Question

To find the derivative of the function \(G(x) = \frac{{1 - coshx}}{{1 + coshx}}\).

Short answer

The derivative of the function \(G(x) = \frac{{1 - \cosh x}}{{1 + \cosh x}}\) is \(\frac{{ - 2\sinh x}}{{{{(1 + \cosh x)}^2}}}\).

Step-by-step solution

Given function

The function is, \(G(x) = \frac{{1 - \cosh x}}{{1 + \cosh x}}\).

The Concept of derivative

The derivative of\(coshx\)is\(\frac{d}{{dx}}(coshx) = sinhx\).

Evaluate the derivative of given function

Evaluate the derivative of \(G(x) = \frac{{1 - \cosh x}}{{1 + \cosh x}}\).

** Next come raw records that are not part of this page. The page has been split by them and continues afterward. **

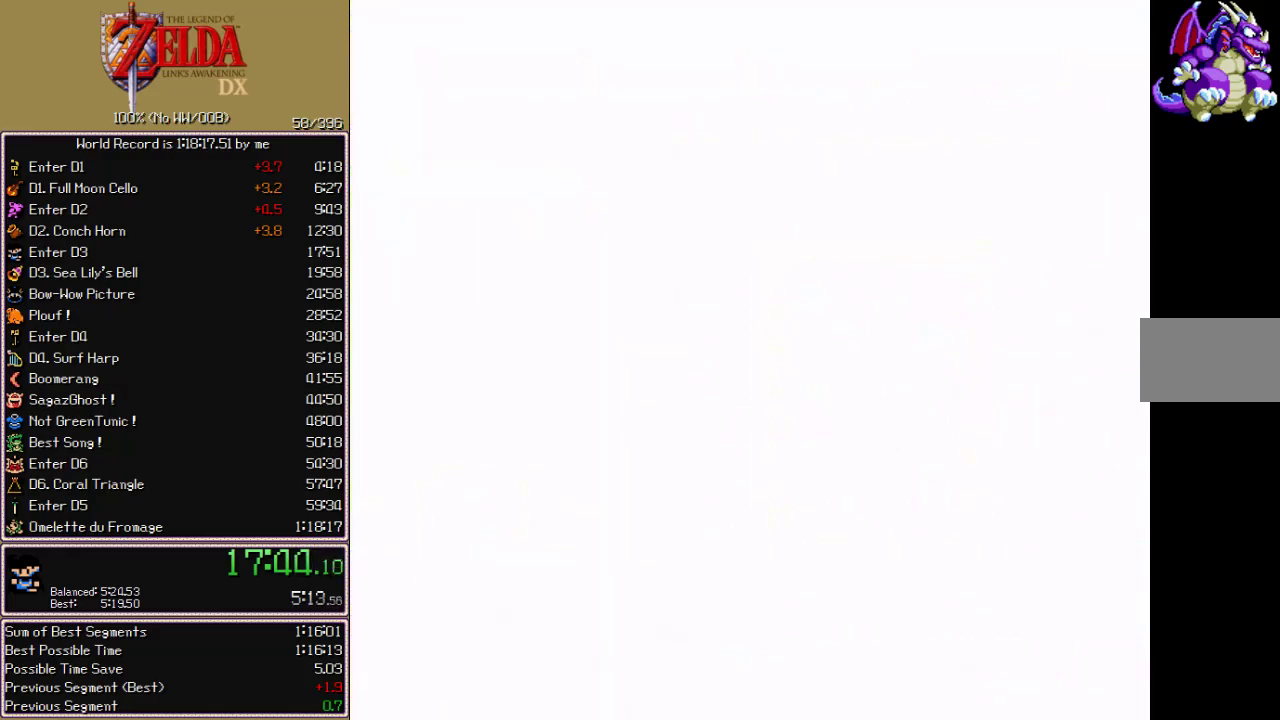
{"buttons": ["START"], "events": [[350, "START", "down"]]}
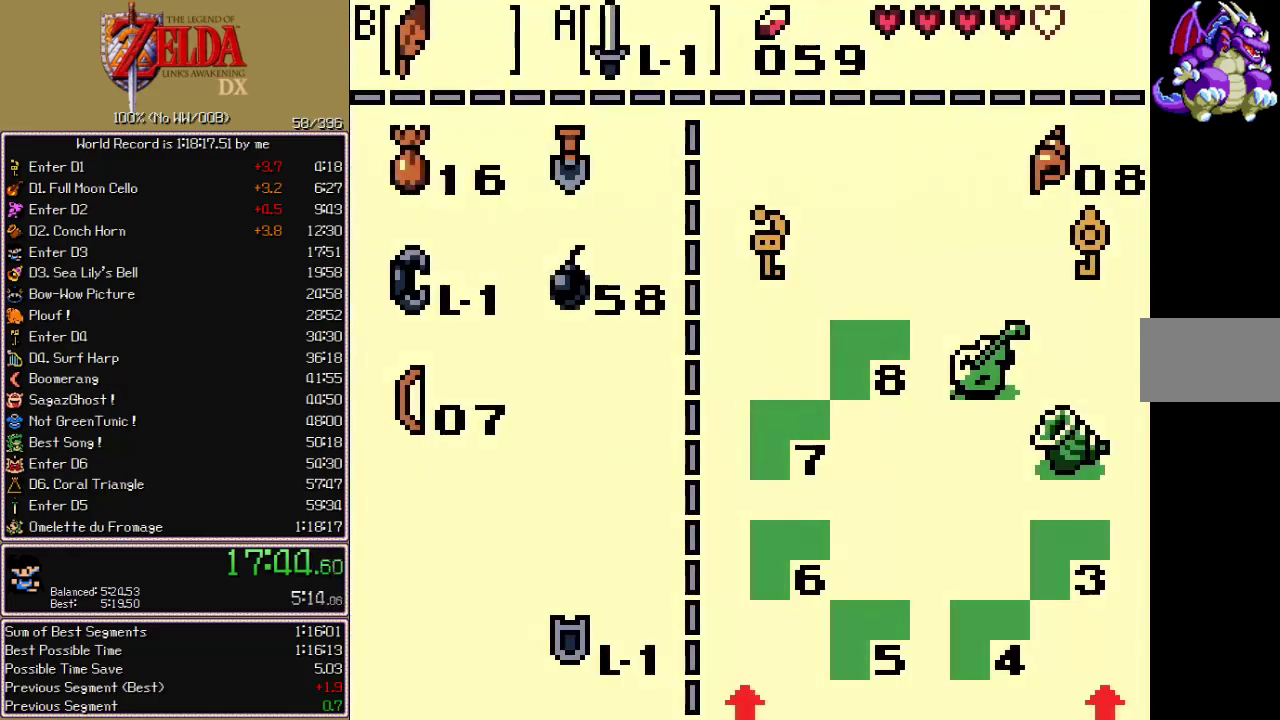
{"buttons": ["START"], "events": [[183, "START", "up"], [233, "START", "down"]]}
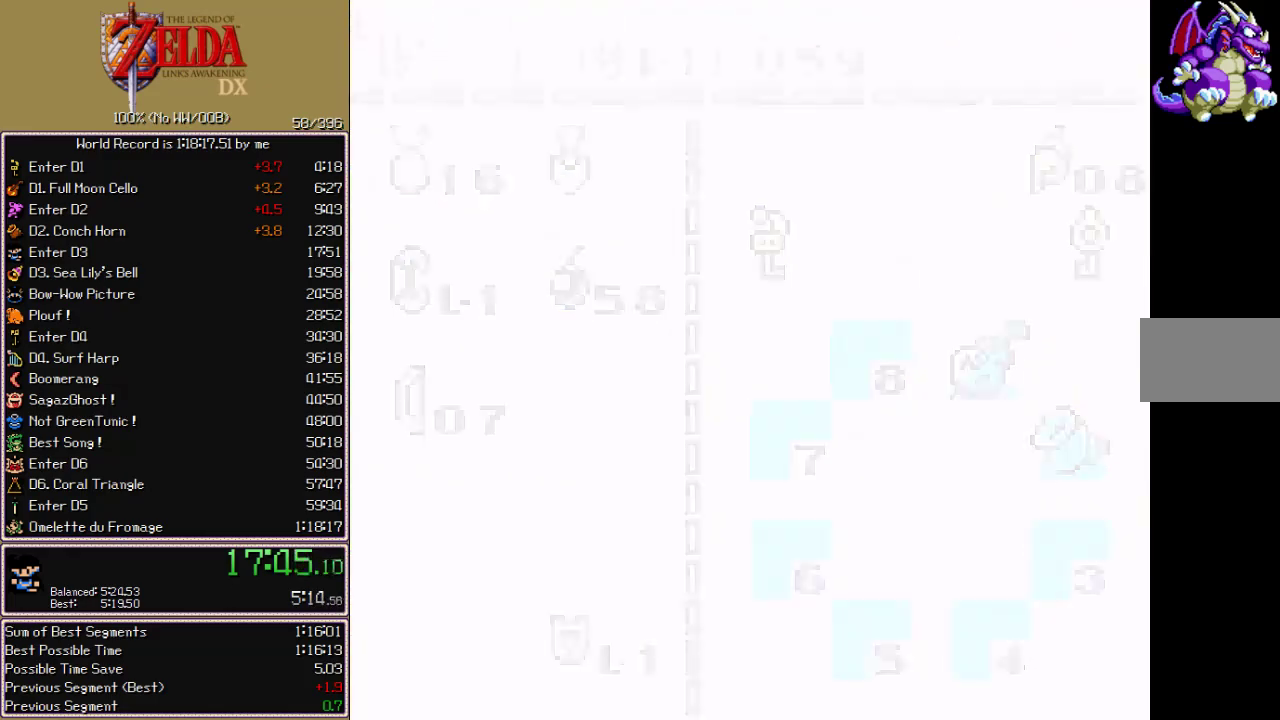
{"buttons": ["START"], "events": []}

\(\begin{aligned}{c}{G^\prime }(x) &= {\left( {\frac{{1 - \cosh x}}{{1 + \cosh x}}} \right)^\prime }\\ &= \frac{{(1 + \cosh x){{(1 - \cosh x)}^\prime } - (1 - \cosh x){{(1 + \cosh x)}^\prime }}}{{{{(1 + \cosh x)}^2}}}\\ &= \frac{{(1 + \cosh x)( - \sinh x) - (1 - \cosh x)(\sinh x)}}{{{{(1 + \cosh x)}^2}}}\\ &= \frac{{ - \sinh x - \sinh x\cosh x - \sinh x + \sinh x\cosh x}}{{{{(1 + \cosh x)}^2}}}\end{aligned}\)

So, \( = \frac{{ - 2\sinh x}}{{{{(1 + \cosh x)}^2}}}\).

Therefore, the derivative of the function \(G(x) = \frac{{1 - \cosh x}}{{1 + \cosh x}}\) is \(\frac{{ - 2\sinh x}}{{{{(1 + \cosh x)}^2}}}\).